You can also create monad sequencing that includes value passing. In this case, the direction of travel is from left to right. The following code shows a function that calls getLine
and then passes the result of that call to putStrLn
.
echo = getLine >>= putStrLn
To use this function, type echo and press Enter. Anything you type as input echoes as output. Figure 11-3 shows the results of these calls.
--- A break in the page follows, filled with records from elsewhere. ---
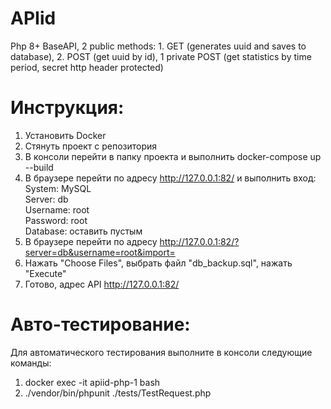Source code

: # APIid
Php 8+ BaseAPI, 2 public methods: 1. GET (generates uuid and saves to database), 2. POST (get uuid by id), 1 private POST (get statistics by time period, secret http header protected)

# Инструкция:
1. Установить Docker
2. Стянуть проект с репозитория
3. В консоли перейти в папку проекта и выполнить docker-compose up --build
4. В браузере перейти по адресу http://127.0.0.1:82/ и выполнить вход:  
   System: MySQL  
   Server: db  
   Username: root  
   Password: root  
   Database: оставить пустым  
5. В браузере перейти по адресу http://127.0.0.1:82/?server=db&username=root&import=
6. Нажать "Choose Files", выбрать файл "db_backup.sql", нажать "Execute"
7. Готово, адрес API http://127.0.0.1:82/

# Авто-тестирование:
Для автоматического тестирования выполните в консоли следующие команды:
1.  docker exec -it apiid-php-1 bash
2. ./vendor/bin/phpunit ./tests/TestRequest.php








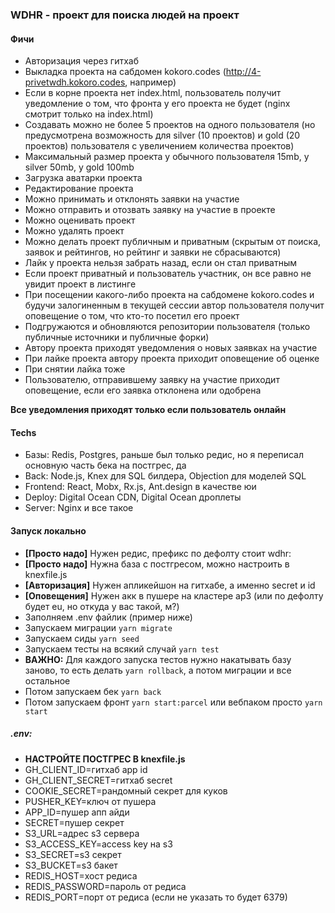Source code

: ### WDHR - проект для поиска людей на проект

#### Фичи

* Авторизация через гитхаб
* Выкладка проекта на сабдомен kokoro.codes (http://4-privetwdh.kokoro.codes, например)
* Если в корне проекта нет index.html, пользователь получит уведомление о том, что фронта у его проекта не будет (nginx смотрит только на index.html)
* Создавать можно не более 5 проектов на одного пользователя (но предусмотрена возможность для silver (10 проектов) и gold (20 проектов) пользователя с увеличением количества проектов)
* Максимальный размер проекта у обычного пользователя 15mb, у silver 50mb, у gold 100mb
* Загрузка аватарки проекта
* Редактирование проекта
* Можно принимать и отклонять заявки на участие
* Можно отправить и отозвать заявку на участие в проекте
* Можно оценивать проект
* Можно удалять проект
* Можно делать проект публичным и приватным (скрытым от поиска, заявок и рейтингов, но рейтинг и заявки не сбрасываются)
* Лайк у проекта нельзя забрать назад, если он стал приватным
* Если проект приватный и пользователь участник, он все равно не увидит проект в листинге
* При посещении какого-либо проекта на сабдомене kokoro.codes и будучи залогиненным в текущей сессии автор пользователя получит оповещение о том, что кто-то посетил его проект
* Подгружаются и обновляются репозитории пользователя (только публичные источники и публичные форки)
* Автору проекта приходят уведомления о новых заявках на участие
* При лайке проекта автору проекта приходит оповещение об оценке
* При снятии лайка тоже
* Пользователю, отправившему заявку на участие приходит оповещение, если его заявка отклонена или одобрена


**Все уведомления приходят только если пользователь онлайн**

#### Techs

* Базы: Redis, Postgres, раньше был только редис, но я переписал основную часть бека на постгрес, да
* Back: Node.js, Knex для SQL билдера, Objection для моделей SQL
* Frontend: React, Mobx, Rx.js, Ant.design в качестве юи
* Deploy: Digital Ocean CDN, Digital Ocean дроплеты
* Server: Nginx и все такое

#### Запуск локально

* **[Просто надо]** Нужен редис, префикс по дефолту стоит wdhr:
* **[Просто надо]** Нужна база с постгресом, можно настроить в knexfile.js
* **[Авторизация]** Нужен апликейшон на гитхабе, а именно secret и id
* **[Оповещения]** Нужен акк в пушере на кластере ap3 (или по дефолту будет eu, но откуда у вас такой, м?)
* Заполняем .env файлик (пример ниже)
* Запускаем миграции `yarn migrate`
* Запускаем сиды `yarn seed`
* Запускаем тесты на всякий случай `yarn test`
* **ВАЖНО:** Для каждого запуска тестов нужно накатывать базу заново, то есть делать `yarn rollback`, а потом миграции и все остальное
* Потом запускаем бек `yarn back`
* Потом запускаем фронт `yarn start:parcel` или вебпаком просто `yarn start`

##### .env:
* **НАСТРОЙТЕ ПОСТГРЕС В knexfile.js**
* GH_CLIENT_ID=гитхаб app id
* GH_CLIENT_SECRET=гитхаб secret
* COOKIE_SECRET=рандомный секрет для куков
* PUSHER_KEY=ключ от пушера
* APP_ID=пушер апп айди
* SECRET=пушер секрет
* S3_URL=адрес s3 сервера
* S3_ACCESS_KEY=access key на s3
* S3_SECRET=s3 секрет
* S3_BUCKET=s3 бакет
* REDIS_HOST=хост редиса
* REDIS_PASSWORD=пароль от редиса
* REDIS_PORT=порт от редиса (если не указать то будет 6379)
Because Haskell views I/O as a kind of monad, you also gain access to all the monad functions found at http://hackage.haskell.org/package/base-4.11.1.0/docs/Control-Monad.html
. Most of these functions don't appear particularly useful until you start using them together. For example, say that you need to replicate a particular string a number of times. You could use the following code to do it:
sequence_ (replicate 10 (putStrLn "Hello"))
The call to sequence_
(with an underscore) causes Haskell to evaluate the sequence of monadic actions from left to right and to discard the result. The replicate
function performs a task repetitively a set number of times. Finally, putStrLn
outputs a string to stdout
. Put it all together and you see the result shown in Figure 11-4.